*Job item*
Line by line, print the records exactly, and keep images out of the copy.

*Excerpts from a dataset*
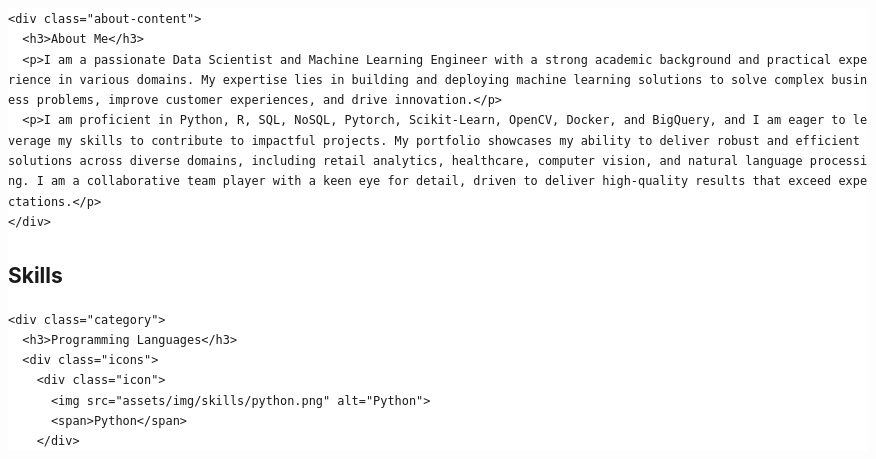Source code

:     <div class="about-content">
      <h3>About Me</h3>
      <p>I am a passionate Data Scientist and Machine Learning Engineer with a strong academic background and practical experience in various domains. My expertise lies in building and deploying machine learning solutions to solve complex business problems, improve customer experiences, and drive innovation.</p>
      <p>I am proficient in Python, R, SQL, NoSQL, Pytorch, Scikit-Learn, OpenCV, Docker, and BigQuery, and I am eager to leverage my skills to contribute to impactful projects. My portfolio showcases my ability to deliver robust and efficient solutions across diverse domains, including retail analytics, healthcare, computer vision, and natural language processing. I am a collaborative team player with a keen eye for detail, driven to deliver high-quality results that exceed expectations.</p>
    </div>
  </section>

  <section id="skills">
    <h2>Skills</h2>
    
    <div class="category">
      <h3>Programming Languages</h3>
      <div class="icons">
        <div class="icon">
          <img src="assets/img/skills/python.png" alt="Python">
          <span>Python</span>
        </div>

*Exercise answer*
Source code

:     <div class="about-content">
      <h3>About Me</h3>
      <p>I am a passionate Data Scientist and Machine Learning Engineer with a strong academic background and practical experience in various domains. My expertise lies in building and deploying machine learning solutions to solve complex business problems, improve customer experiences, and drive innovation.</p>
      <p>I am proficient in Python, R, SQL, NoSQL, Pytorch, Scikit-Learn, OpenCV, Docker, and BigQuery, and I am eager to leverage my skills to contribute to impactful projects. My portfolio showcases my ability to deliver robust and efficient solutions across diverse domains, including retail analytics, healthcare, computer vision, and natural language processing. I am a collaborative team player with a keen eye for detail, driven to deliver high-quality results that exceed expectations.</p>
    </div>
  </section>

  <section id="skills">
    <h2>Skills</h2>
    
    <div class="category">
      <h3>Programming Languages</h3>
      <div class="icons">
        <div class="icon">
          <img src="assets/img/skills/python.png" alt="Python">
          <span>Python</span>
        </div>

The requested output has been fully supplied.